## [TASK TO CARRY OUT]
Copy every line of the data that contains the string "much".

## [RECORDS SHOWN]
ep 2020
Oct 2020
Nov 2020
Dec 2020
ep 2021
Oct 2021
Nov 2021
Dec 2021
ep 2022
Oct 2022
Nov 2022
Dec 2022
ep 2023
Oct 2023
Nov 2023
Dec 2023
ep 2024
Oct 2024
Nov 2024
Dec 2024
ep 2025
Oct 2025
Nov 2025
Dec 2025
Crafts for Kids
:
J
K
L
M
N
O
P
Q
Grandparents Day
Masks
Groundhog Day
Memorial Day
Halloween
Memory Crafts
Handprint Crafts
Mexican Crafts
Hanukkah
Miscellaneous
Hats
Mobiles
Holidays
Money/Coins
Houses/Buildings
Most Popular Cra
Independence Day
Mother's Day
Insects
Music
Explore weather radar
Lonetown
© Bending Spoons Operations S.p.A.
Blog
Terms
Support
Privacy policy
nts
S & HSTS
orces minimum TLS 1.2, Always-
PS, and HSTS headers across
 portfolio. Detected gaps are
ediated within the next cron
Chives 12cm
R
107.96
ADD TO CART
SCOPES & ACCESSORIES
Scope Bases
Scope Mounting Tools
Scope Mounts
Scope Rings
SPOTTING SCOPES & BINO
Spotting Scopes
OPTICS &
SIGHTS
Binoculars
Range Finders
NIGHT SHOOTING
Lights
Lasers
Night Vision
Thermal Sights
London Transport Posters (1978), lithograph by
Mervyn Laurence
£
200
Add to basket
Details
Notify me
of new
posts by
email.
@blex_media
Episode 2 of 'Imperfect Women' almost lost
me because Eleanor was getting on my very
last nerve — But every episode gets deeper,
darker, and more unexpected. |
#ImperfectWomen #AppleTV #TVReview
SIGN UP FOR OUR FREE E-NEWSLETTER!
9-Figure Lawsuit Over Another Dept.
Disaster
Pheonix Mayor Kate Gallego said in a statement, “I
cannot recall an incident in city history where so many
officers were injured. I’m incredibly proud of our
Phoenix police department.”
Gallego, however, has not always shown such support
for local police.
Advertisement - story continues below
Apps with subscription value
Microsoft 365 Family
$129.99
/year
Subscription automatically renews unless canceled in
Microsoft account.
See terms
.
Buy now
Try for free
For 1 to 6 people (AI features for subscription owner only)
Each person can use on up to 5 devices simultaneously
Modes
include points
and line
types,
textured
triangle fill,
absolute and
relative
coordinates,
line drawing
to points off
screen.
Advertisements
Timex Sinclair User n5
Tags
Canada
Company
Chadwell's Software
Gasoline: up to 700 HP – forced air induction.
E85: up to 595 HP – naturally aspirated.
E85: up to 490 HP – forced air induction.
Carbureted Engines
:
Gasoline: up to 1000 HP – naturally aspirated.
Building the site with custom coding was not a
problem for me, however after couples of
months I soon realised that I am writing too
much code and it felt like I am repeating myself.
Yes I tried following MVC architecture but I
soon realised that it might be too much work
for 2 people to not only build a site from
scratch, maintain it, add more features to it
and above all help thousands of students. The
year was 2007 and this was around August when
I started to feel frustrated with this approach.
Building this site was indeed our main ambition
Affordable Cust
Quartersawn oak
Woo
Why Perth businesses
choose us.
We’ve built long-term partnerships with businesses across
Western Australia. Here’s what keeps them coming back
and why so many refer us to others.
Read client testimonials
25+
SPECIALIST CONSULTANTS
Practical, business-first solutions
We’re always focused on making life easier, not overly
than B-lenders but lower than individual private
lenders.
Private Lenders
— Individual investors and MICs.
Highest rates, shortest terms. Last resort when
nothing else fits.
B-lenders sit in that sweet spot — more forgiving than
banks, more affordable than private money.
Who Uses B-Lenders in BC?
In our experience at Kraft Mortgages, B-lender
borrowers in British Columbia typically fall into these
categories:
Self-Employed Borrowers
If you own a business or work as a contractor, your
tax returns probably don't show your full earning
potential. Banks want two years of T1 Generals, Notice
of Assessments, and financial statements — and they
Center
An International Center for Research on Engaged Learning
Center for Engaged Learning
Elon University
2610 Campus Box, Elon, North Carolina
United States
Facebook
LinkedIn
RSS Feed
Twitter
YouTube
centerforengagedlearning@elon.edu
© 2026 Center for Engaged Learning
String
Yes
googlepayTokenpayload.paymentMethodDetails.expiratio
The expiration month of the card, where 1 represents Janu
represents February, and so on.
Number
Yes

## [YOUR SOLUTION]
much code and it felt like I am repeating myself.
soon realised that it might be too much work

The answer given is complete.